What the task requires =>
Lay out every line from the entries below as a Markdown table with the columns Row and Change, numbering the rows and leaving out blank lines.

Provided data =>

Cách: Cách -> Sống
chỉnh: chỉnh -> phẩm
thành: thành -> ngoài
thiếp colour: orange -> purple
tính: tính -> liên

Problem solution =>
| Row | Change |
|---|---|
| 1 | Cách: Cách -> Sống |
| 2 | chỉnh: chỉnh -> phẩm |
| 3 | thành: thành -> ngoài |
| 4 | thiếp colour: orange -> purple |
| 5 | tính: tính -> liên |